KOVAL, Inc.
- Company type: Private
- Industry: Manufacturing of Distilled Spirits
- Founded: 2008
- Founder: Robert and Sonat Birnecker
- Headquarters: Chicago, Illinois, U.S.
- Products: Distilled spirits
- Owner: Robert and Sonat Birnecker
- Number of employees: >20
- Website: www.koval-distillery.com

= Koval Distillery =

Koval Distillery is a craft distillery located in Chicago, Illinois (established in 2008). Koval (Yiddish for blacksmith) was founded by Robert and Sonat Birnecker. It is the first distillery within Chicago's city limits since Prohibition.
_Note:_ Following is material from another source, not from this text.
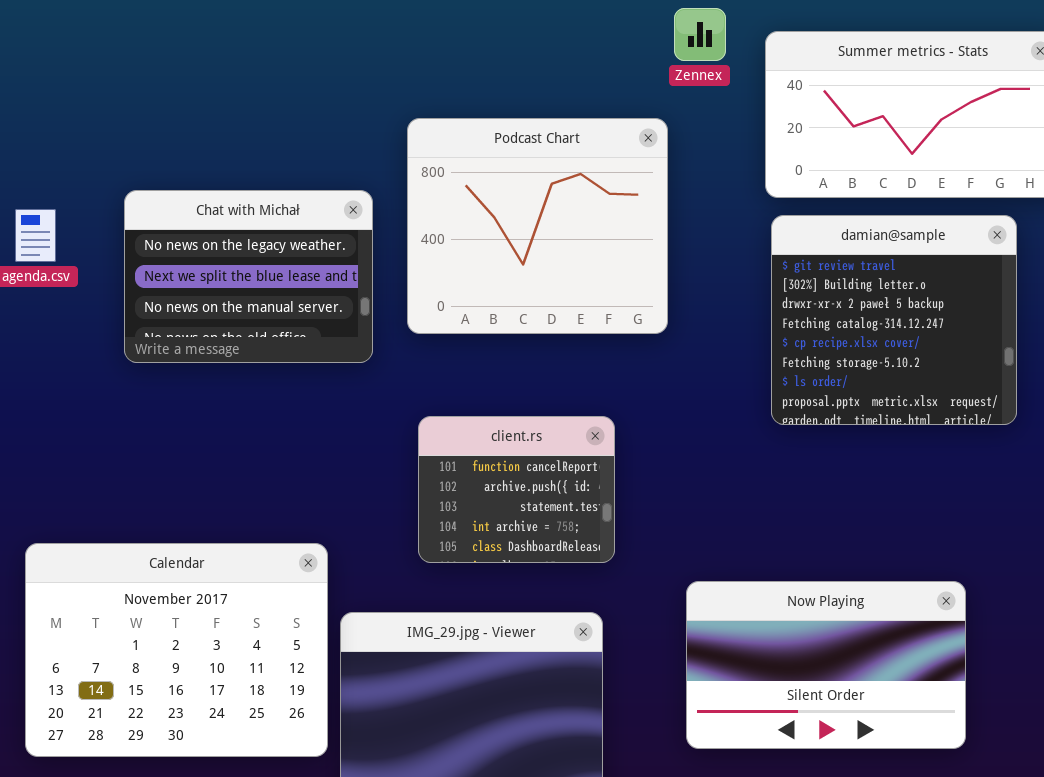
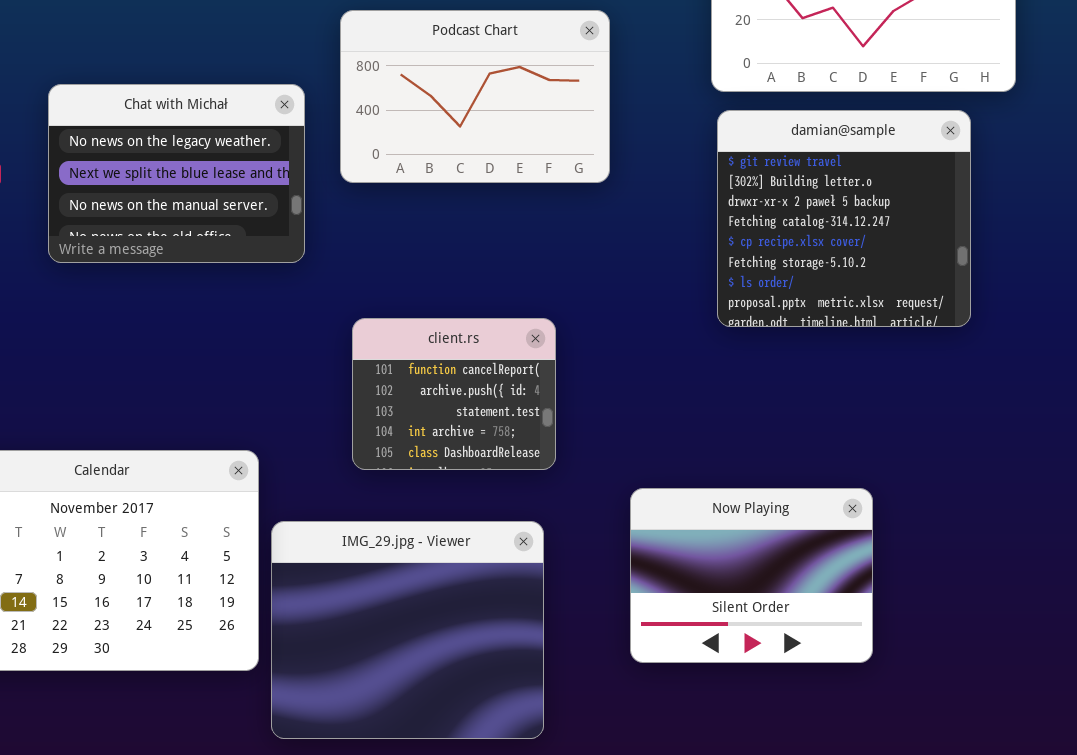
Podcast Chart: [407,118,668,334] -> [340,10,610,183], resized
Now Playing: [686,581,966,749] -> [630,488,873,663], resized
The Birneckers left academic careers to found the distillery, aiming to bring the distilling traditions and techniques of Robert’s Austrian grandfather to America. Koval creates whiskeys, brandies, and liqueurs in their distillery in the Ravenswood neighborhood on Chicago's North side. The distillery is certified kosher and organic.

==Spirits==
Koval produces a variety of whiskeys, vodkas, brandies and liqueurs. Of particular note is Koval Bierbrand, a spirit distilled from lager in cooperation originally with Metropolitan Brewing and later with Goose Island Brewery.